Pygmalion was so inspired by Aphrodite that he carved a statue of unprecedented beauty out of ivory. He worked on it until it reached absolute perfection and was unapproachable by any statue or even a living woman. It was so realistic that the artist fell passionately in love with it. He would kiss and caress the motionless figure, receiving no response. He adorned her with jewelry and clothes and brought her gifts of flowers, pet birds, and shells, pretending that she eagerly thanked him. He even slept with her and would talk endlessly to her, but her lips remained still.
During the festival to Aphrodite, people all over the island were preparing sacrifices. When Pygmalion was standing before the altar with his sacrifice, he prayed to the gods that he be granted a wife like the beautiful statue. Aphrodite knew that his desire was for the statue, not a woman like it, and sent him a sign by making the flame on the altar flare up three times. The omen excited Pygmalion, and he hurried back home.

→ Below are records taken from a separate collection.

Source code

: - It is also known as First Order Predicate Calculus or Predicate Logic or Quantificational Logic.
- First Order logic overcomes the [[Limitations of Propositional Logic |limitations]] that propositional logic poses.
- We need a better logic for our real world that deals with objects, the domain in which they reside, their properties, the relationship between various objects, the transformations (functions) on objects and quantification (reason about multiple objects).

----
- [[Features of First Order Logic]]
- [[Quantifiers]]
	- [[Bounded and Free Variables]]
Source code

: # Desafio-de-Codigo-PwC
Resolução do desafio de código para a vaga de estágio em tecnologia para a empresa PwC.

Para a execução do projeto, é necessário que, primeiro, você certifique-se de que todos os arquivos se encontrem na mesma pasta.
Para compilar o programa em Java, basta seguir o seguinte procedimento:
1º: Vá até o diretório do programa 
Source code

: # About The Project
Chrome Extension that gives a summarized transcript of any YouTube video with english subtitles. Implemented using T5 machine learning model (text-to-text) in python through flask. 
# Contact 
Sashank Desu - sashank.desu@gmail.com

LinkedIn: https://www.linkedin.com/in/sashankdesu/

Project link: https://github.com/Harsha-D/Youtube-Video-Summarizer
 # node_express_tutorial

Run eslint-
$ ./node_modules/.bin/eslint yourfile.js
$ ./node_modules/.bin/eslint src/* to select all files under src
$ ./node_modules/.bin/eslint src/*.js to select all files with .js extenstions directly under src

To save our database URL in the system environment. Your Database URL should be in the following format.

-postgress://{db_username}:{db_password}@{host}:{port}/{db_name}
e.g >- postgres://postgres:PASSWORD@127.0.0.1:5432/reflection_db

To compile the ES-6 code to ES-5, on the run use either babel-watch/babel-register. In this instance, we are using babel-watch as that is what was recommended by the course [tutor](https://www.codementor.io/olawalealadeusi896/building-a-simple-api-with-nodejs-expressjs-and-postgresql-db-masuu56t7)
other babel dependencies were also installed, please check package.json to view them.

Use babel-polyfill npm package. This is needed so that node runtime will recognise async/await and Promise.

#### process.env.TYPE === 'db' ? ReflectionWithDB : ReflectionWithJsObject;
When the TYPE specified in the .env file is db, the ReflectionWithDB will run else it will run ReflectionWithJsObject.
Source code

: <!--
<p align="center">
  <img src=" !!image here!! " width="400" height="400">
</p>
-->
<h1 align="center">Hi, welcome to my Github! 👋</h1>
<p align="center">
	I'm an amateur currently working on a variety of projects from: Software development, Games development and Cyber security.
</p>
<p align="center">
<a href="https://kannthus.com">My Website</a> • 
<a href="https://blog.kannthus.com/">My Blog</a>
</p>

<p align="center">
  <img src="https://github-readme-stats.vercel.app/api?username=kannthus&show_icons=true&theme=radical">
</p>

The statue was still on its pedestal when Pygmalion returned. He cautiously kissed her; she seemed to be warm. Her skin became soft, reminding him of wax, but this surely wasn't wax. As he held the figure in his arms, Pygmalion felt the beating of her heart. He kissed her again, and this time he felt her return it. The statue began to move, and they locked in embrace. Pygmalion named her Galatea, and  they went on to marry, with Aphrodite attending the wedding.